The CHECK function mimics CHECK constraints from other SQL databases. A more in depth description can be found here.
The main difference is that instead of enforcing the constraints at the table level, they are enforced at the statement level by adding them to the WHERE clause of a query.
The CHECK function can act as a guard clause to an insert statement causing the insert to fail if bad data is found. It can also be used for validation by failing a query if bad data is found to be in an existing table.
CHECK Behavior:
- A query will fail immediately when the first row that fails is found.
- For that row, if more than one check statement is in the query the first to fail will be reported.
- For that check statement, if there is more than one expression all results be reported in the error message.
CHECK Function Reference:
*CHECK(boolean constraints ...)*
Purpose: Fails a query if any of the passed boolean expressions are false
Return type: boolean
*CHECK(string message, boolean constraints ...)*
Purpose: Fails a query if any of the passed boolean expressions are false.

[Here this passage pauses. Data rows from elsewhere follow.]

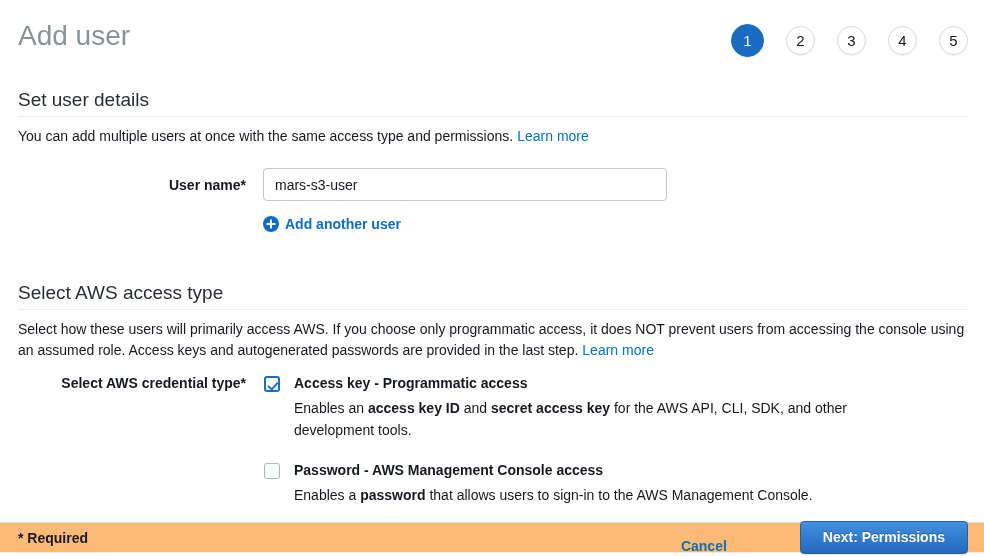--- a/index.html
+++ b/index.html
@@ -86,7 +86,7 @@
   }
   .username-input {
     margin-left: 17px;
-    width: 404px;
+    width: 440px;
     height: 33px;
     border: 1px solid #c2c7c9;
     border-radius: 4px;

Includes a custom message in the logged failure.
Return type: boolean
Example:
#Constrain Inserts
INSERT INTO other_table
SELECT *
FROM some_table
WHERE CHECK(col1 IS NOT NULL);
#Constrain Inserts (with custom message)
INSERT INTO other_table
SELECT *
FROM some_table
WHERE CHECK("col2 must be less than 10", col2 < 10);
#Validate data
SELECT *
FROM other_table
WHERE CHECK(col1 IS NOT NULL, col2 < 10);
- Install the required packages to build Impala UDFs (Documentation)
- cmake .
- make
Example:
yum-config-manager --add-repo http://archive.cloudera.com/cdh5/redhat/5/x86_64/cdh/cloudera-cdh5.repo
yum-config-manager --enable cloudera-cdh5
sudo yum install gcc-c++ cmake boost-devel
sudo yum install impala-udf-devel
git clone [email protected]:granthenke/impala-constraint-udfs.git
cd impala-constraint-udfs
cmake .
make
- Copy the built shared library to an HDFS location readable by Impala. (Documentation)
- In Impala execute "CREATE FUNCTION" calls to register the functions you would like to use.
Example:
# Deploy to HDFS
hadoop fs -mkdir /user/impala/udfs
hadoop fs -put ./build/libudfcheck.so /user/impala/udfs/libudfcheck.so
# Connect to Impala
impala-shell -i my.impalad.host.com
# Deploy Functions
DROP FUNCTION IF EXISTS check(string, boolean ...);
CREATE FUNCTION check(string, boolean ...) returns boolean location '/user/impala/udfs/libudfcheck.so' symbol='Check';
DROP FUNCTION IF EXISTS check(boolean ...);
CREATE FUNCTION check(boolean ...) returns boolean location '/user/impala/udfs/libudfcheck.so' symbol='Check';
# Exit Impala shell
quit;
There are a few bugs that may effect the use of these functions.
- IMPALA-1756 - Errors in functions with constant arguments may not fail the query
- IMPALA-1746 - Errors in functions in the select clause may not fail the query
- IMPALA-1748 - Functions must be re-registered each time Impala is bounced
- IMPALA-1407 - Functions are scoped to the default database by default.
- Improve "CHECK" function docs and improve sample queries
- Add Deploy/Register scripts
- Add "show" functions to show rows fail check constraints
- Create parody UDFs for Hive